Pierwszy mecz eliminacji do Ligi Konferencji Europy przysporzył wielu emocji. Niestety nie wszystkie związane były z grą. Już we wczesnym etapie pierwszej połowy doszło bowiem do zamieszek na trybunach. Pseudokibice wnieśli na stadion kije, których użyli później do atakowania innych osób znajdujących się w sektorze. Mecz oczywiście został momentalnie wstrzymany, piłkarze pomagali w ewakuacji najmłodszych. Niewiele brakowało, a spotkanie zakończyło by się przegraną gospodarzy.
Pseudokibice w akcji
Działania pseudokibiców przynoszą wstyd nie tylko drużynie piłkarskiej i klubowi, uniemożliwiają także normalny przebieg gry. Zarówno władze Lechii Gdańsk jak i trener zespołu Tomasz Kaczmarek przepraszają za zaistniałą sytuację. Wiadomo także, że część huliganów została już zatrzymana. Policja jest w posiadaniu nagrań z monitoringu i zajmuje się identyfikowaniem podejrzanych.
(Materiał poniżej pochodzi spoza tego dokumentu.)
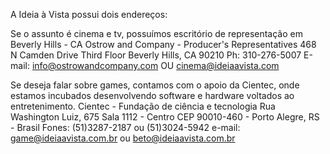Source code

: A Ideia à Vista possui dois endereços:

Se o assunto é cinema e tv, possuímos escritório de representação em Beverly Hills - CA
Ostrow and Company - Producer's Representatives
468 N Camden Drive Third Floor
Beverly Hills, CA 90210
Ph: 310-276-5007
E-mail: info@ostrowandcompany.com OU cinema@ideiaavista.com

Se deseja falar sobre games, contamos com o apoio da Cientec, onde estamos incubados  desenvolvendo software e hardware voltados ao entretenimento.
Cientec - Fundação de ciência e tecnologia
Rua Washington Luiz, 675 Sala 1112 - Centro
CEP 90010-460 - Porto Alegre, RS - Brasil
Fones: (51)3287-2187 ou (51)3024-5942
e-mail: game@ideiaavista.com.br ou beto@ideiaavista.com.br
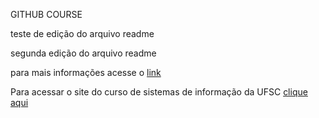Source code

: GITHUB COURSE

teste de edição do arquivo readme

segunda edição do arquivo readme

para mais informações acesse o [link](http://www.google.com)


Para acessar o site do curso de sistemas de informação da UFSC [clique aqui](http://sin.inf.ufsc.br/)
Co właściwie wydarzyło się w tak niedługim czasie? Całe zdarzenie miało miejsce w sektorze przeznaczonym dla zsaorzałył kibiców Lechii. Już w 6. minucie spotkania do sekcji dostała się spora, prawdopodobnie trzydziestoosobową grupa uzbrojona w kije. Zaczęli oni atakować wydawało się specjalnie wybrane osoby. W tym samym czasie w sekcji zapanował chaos, pozostali kibice szukali bezpiecznego miejsca. Rozpoczęła się także ewakuacja dzieci, w której pomagali piłkarze Lechii Gdańsk- Dusan Kuciak oraz Flavio Paixao.
Odpowiedź UEFA
Niestety zajście nie przejdzie bez echa. Na stadionie obecnych było 15 tysięcy osób, w sporej części były to rodziny z dziećmi. Obecny był także delegat UEFA, który dokładnie widział całe zdarzenie. Mecz został zawieszony na 40 minut, przez cały czas nie było pewności czy zostanie w ogóle wznowiony. W takim przypadku Akademija Pandev wygrała by spotkanie walkowerem.
Na szczęście żadna z zaatakowanych osób nie zmarła. Część z nich doznało poważniejszych uszkodzeń, wiele z nich krwawiło. Jedna osoba trafiła do szpitala. Jeśli chodzi o karę jaka może zostać przyznana Lechii, zapewne będzie to niemała grzywna pieniężna oraz prawdopodobnie ograniczenie udziału kibiców w następnych meczach. Nie wykluczone, że część sektorów w ogóle będzie wykluczona z użytku podczas kolejnych meczy Konferencji Europy.